**Aufgaben:**
[1] Gib den Text über die Pontus-Platte beginnend bei „Um die Welt“ und endend mit „geschmolzenen Gestein treiben.“ noch einmal wieder. Benenne dabei „Lava“ in „Gesteinsschmelze“ um.
[2] Führe den Text über die Pontus-Platte nach seinem letzten Satz fort.

Um die Welt von heute zu verstehen, müssen wir auch die Plattentektonik von gestern kennen. Überreste einer bislang unbekannten Großplatte wurden nun auf Borneo aufgespürt.
An der Oberfläche erkaltende Lava, die schwarz ist, wird von rot leuchtenden Rissen durchzogen
Unsere Erdplatten kann man sich ein bisschen vorstellen wie diese Bereiche bereits erkalteter Lava, die auf dem glühendroten, geschmolzenen Gestein treiben.

Die Ränder des Pazifischen Ozeans gehören zu den spannendsten Regionen der Geophysik – im wahrsten Sinne des Wortes, wenn man allein schon den zirkumpazifischen Feuerring mit seinen zahlreichen Vulkanen und Erdbeben betrachtet. Die komplizierte Tektonik der verschiedenen, hier aneinandergrenzenden Erdplatten lässt sich aber nur verstehen, wenn man auch ihre Vergangenheit kennt. Einen entscheidenden Teil dieser Geschichte konnten Suzanna van de Lagemaat und Douwe van Hinsbergen von der Universität Utrecht nun rekonstruieren und in »Gondwana Research« beschreiben: die Pontus-Platte, die mittlerweile wieder im Erdinneren verschwunden ist, die aber vor 160 bis 120 Millionen Jahren ein Viertel des Pazifiks ausgemacht hat.

Die Existenz dieser Platte wurde schon in den 2010er Jahren auf Grund von seismischen Daten aus dem Erdmantel prognostiziert, doch erst der Fund von Gestein aus ozeanischer Kruste im Norden der Insel Borneo durch van de Lagemaat bestätigte Pontus. Basierend auf diesen Daten sowie weiteren Gesteinsproben aus verschiedenen asiatischen Gebirgen konnte die Geologin nun mit ihrem Kollegen die gesamte Platte rekonstruieren, die sich damals zwischen der Eurasischen Platte im Nordwesten, verschiedenen Pazifischen Platten im Osten, der Philippinischen Platte im Südosten und Platten des Indischen Ozeans im Süden und Südwesten erstreckte.

»Wir dachten, wir hätten es mit Relikten einer vergangenen Platte zu tun, die wir bereits kannten«, sagt van de Lagemaat: »Aber unsere magnetischen Laboruntersuchungen an diesen Gesteinen ergaben, dass unsere Funde ursprünglich von viel weiter nördlich stammten und Überreste einer anderen, bisher unbekannten Platte sein mussten.« Als Pontus existierte, lag ein riesiger Ozean zwischen Eurasien und Australien, das damals noch mit der Antarktis im Superkontinent Pangäa verbunden war.

**Ausgelesenes Material:**
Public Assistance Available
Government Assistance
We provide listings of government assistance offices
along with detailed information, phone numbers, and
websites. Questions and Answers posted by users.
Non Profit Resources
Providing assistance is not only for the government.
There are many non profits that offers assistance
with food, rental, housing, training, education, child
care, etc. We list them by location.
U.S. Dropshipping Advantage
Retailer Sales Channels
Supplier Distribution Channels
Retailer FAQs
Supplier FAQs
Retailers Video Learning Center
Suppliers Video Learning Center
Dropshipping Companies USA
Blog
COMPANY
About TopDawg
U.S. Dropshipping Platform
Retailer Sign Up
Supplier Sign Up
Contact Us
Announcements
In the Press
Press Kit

--

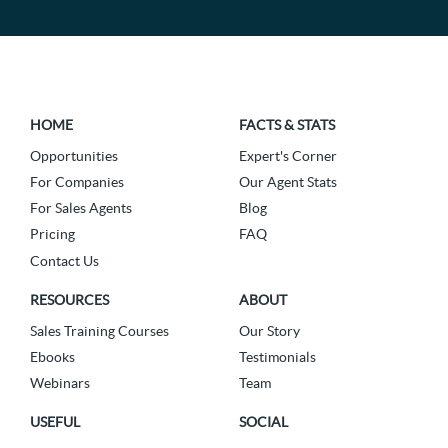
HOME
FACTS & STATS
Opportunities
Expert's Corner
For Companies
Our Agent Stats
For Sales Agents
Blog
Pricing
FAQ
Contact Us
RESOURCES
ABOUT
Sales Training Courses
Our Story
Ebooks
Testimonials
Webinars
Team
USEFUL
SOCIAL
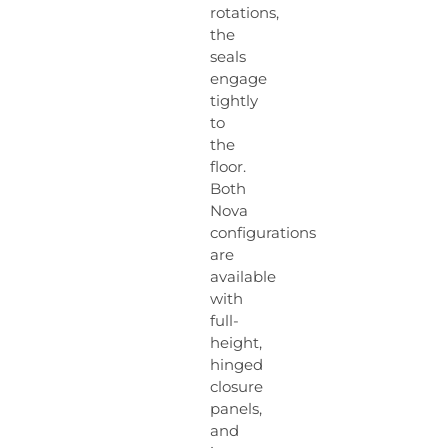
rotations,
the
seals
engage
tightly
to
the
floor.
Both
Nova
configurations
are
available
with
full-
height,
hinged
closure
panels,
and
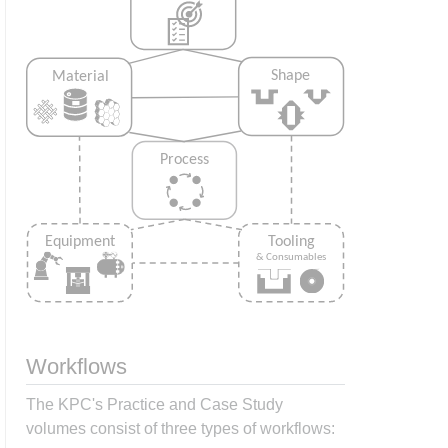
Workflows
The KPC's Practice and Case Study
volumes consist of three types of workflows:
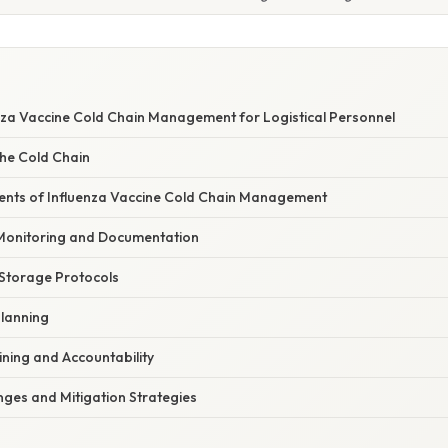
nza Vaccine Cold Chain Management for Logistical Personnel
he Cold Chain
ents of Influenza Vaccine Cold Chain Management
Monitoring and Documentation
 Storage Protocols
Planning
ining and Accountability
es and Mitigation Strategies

--

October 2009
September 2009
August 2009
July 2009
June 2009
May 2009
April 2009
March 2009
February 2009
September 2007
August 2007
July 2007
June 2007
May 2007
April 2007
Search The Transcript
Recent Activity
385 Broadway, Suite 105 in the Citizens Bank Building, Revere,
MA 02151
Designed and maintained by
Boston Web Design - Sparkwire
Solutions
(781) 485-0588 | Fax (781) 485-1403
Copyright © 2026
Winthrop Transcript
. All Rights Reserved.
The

**Ergebnisse je Aufgabe:**
[1]
Um die Welt von heute zu verstehen, müssen wir auch die Plattentektonik von gestern kennen. Überreste einer bislang unbekannten Großplatte wurden nun auf Borneo aufgespürt.
An der Oberfläche erkaltende Gesteinsschmelze, die schwarz ist, wird von rot leuchtenden Rissen durchzogen
Unsere Erdplatten kann man sich ein bisschen vorstellen wie diese Bereiche bereits erkalteter Gesteinsschmelze, die auf dem glühendroten, geschmolzenen Gestein treiben.

[2]
Als Pangäa auseinanderbrach und Australien sich nordwärts bewegte, löste sich Pontus langsam auf, weil die Platte in die Tiefen des Erdmantels subduziert wurde. Gleichzeitig drifteten Borneo und die Philippinen mit ihren Platten in ihre heutigen Positionen. Insgesamt bildet der Großraum heute eine der komplexesten plattentektonischen Regionen der Erde.

Im Gegensatz zu früheren Rekonstruktionen dieses Bereichs entschieden sich van de Lagemaat und van Hinsbergen gegen die Verwendung paläogeomagnetischer Daten, um die Lage der Philippinischen Platte im Lauf der Zeit nachvollziehen zu können. Entsprechende Messungen sind aus dieser Region noch kaum vorhanden, was den Nutzen der vorliegenden Daten einschränkt. Stattdessen betrachtete das Duo die gesamte westliche Pazifikregion und ihren Vorgänger, den Panthalassa-Superozean, der Pangäa umgab. Es arbeitete sich dann rückwärts von der heutigen geologischen Anordnung der Platten bis ins Zeitalter des Juras und ging dabei vom einfachsten plattentektonischen Szenario aus, das mit geologischen Beobachtungen übereinstimmte.

Die Ergebnisse verweisen auf Fragmente einer alten Platte, die tief in den Erdmantel eingesunken war und deren Reste seismische Wellen stören und ablenken, was sich als charakteristisches Muster in den Daten abzeichnet. Relikte der Pontus-Platte wurden auch auf der philippinischen Insel Palawan sowie im Südchinesischen Meer gefunden, die letztlich mit der untersuchten Borneo-Formation in Verbindung stehen und das Bild vervollständigten.